Here's a rundown of the top stories from today's show:
Media mogul Arianna Huffington stopped by "New Day" Wednesday to talk about her tips for success and greater well-being. She addresses these issues in her 14th book – "Thrive."
On the show, Huffington talked about her personal wake-up call, which she said came in the form of a broken cheekbone and a nasty gash over her eye - the result of a fall brought on by exhaustion and lack of sleep.
"By any sane definition of success, if you are lying in a pool of blood on the floor of your office, you are not successful," she said.
The Huffington Post founder revealed that this experience made her question: is this really what success feels like?
"We discovered what was wrong with me was the way I was living my life," she told our "New Day" anchors.
According to her book jacket: "Our current definition of success is...literally killing us."
Huffington stressed the transformative effects meditation, mindfulness, unplugging, and giving can have on us all.
Her first suggested simple step to success: "get 30 minutes more sleep a night than you're getting now."
WATCH FULL CLIP ABOVE FOR MORE TIPS
President Obama hailed the success of the first open enrollment period for the Affordable Care Act, announcing that 7.1 million people have signed up for Obamacare.
“Despite several lost weeks out of the gate because of problems with the website, 7.1 million Americans have now signed up for private insurance plans through these market places,” Obama said at the White House. “Seven point one!”
To opponents of the healthcare law, the president sent a clear message: “The debate over repealing this law is over. The Affordable Care Act is here to stay.” He added, “History is not kind to those who would deny Americans their economic security.”
Though Republicans stand in firm opposition to the bill. House Speaker John Boehner’s spokesman Michael Steel said in a statement: “Despite the White House ‘victory lap,’ this law continues to harm the American people. Every promise the President made has been broken: health care costs are rising, not falling. Americans are losing the doctors and plans that they like – especially seniors suffering under President Obama’s Medicare cuts. Small businesses are afraid to hire new workers, hobbling our economic growth. That’s why we must replace this fundamentally-flawed law with patient-centered solutions that will actually lower health care costs and help create jobs.”
See more from today's "Inside Politics" with John King HERE.
Among the mounds of mud and ripped-down trees, you see an occasional appliance, a tire here and there, the twisted cables that used to be part of the telephone system. What you don't see are homes.
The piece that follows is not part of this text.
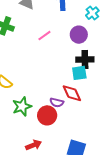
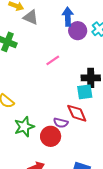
purple circle: (79, 35) -> (78, 31), moved
pink line: (44, 36) -> (53, 60), moved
They are gone. And it is difficult to even figure out where they once stood and what became of them.
The sheer force of a landslide on March 22 pulverized this neighborhood in rural Washington, leaving behind a graveyard in the debris where 28 bodies have been recovered and where crews painstakingly search for people who are listed as missing.
On that awful Saturday, a rain-saturated hillside along the north fork of the Stillaguamish River gave way, sending a square-mile rush of wet earth and rock into the outskirts of the town of Oso in Washington's North Cascade Mountains.
Since then, rescuers have trudged through the muck - 70 feet thick in some places - looking for bodies, though some cling to hope someone might be found alive even 10 days later.
Tough, nasty, dangerous conditions
About 600 people, including more than 100 volunteers, and cadaver dogs are involved in the search, officials have said.
The debris field is full of toxic sludge - a combination of human waste, toxic chemicals from households, propane tanks, oil and gas that make the search extremely dangerous, according to Lt. Richard Burke of the Bellevue Fire Department, who is the spokesman for efforts on the western side of the mile-wide slide.
Every person, animal and thing that comes out of the field has to be decontaminated.
Some of the workers have come down with dysentery, while supervisors are concerned that others may be at risk for tetanus.
Some of the areas in the search zone are too unstable for crews to work there. It would be like working in quicksand, Burke said.
It smells of sewage, but more than a week after the slide, it's not a strong odor, and the dogs, who can detect humans 10 feet under the surface, are undeterred.
Two of the nine dogs involved in Monday's search were suffering the effects of hypothermia, the coordinators of the landslide recovery teams said in a statement on the Snohomish County website.
Some of the volunteers are aiding in the recovery of family mementos from the debris.
The sounds of chainsaws fill the air, as do the rumbling motors of the excavating equipment, which grabs large objects like trees and moves them to the side. Then other people move in for a hand search or a visual inspection of a plot. Orange ribbons mark the grid, indicating areas that have been checked, while some indicate a find of interest.
Boards are placed over the thick slop, making a wooden path for workers to walk.
One of the biggest challenges has been standing water, but warmer temperatures and a lack of rain have helped workers, who are running pumps all day long to drain areas of the debris field.
Areas that were submerged 24 hours prior were able to be searched on Tuesday.
Two U.S. flags fly among the men and women working in the field. One, recovered from the debris, hangs in remembrance of lives lost. The other is at half-staff on the lone tree left standing in this part of the slide zone.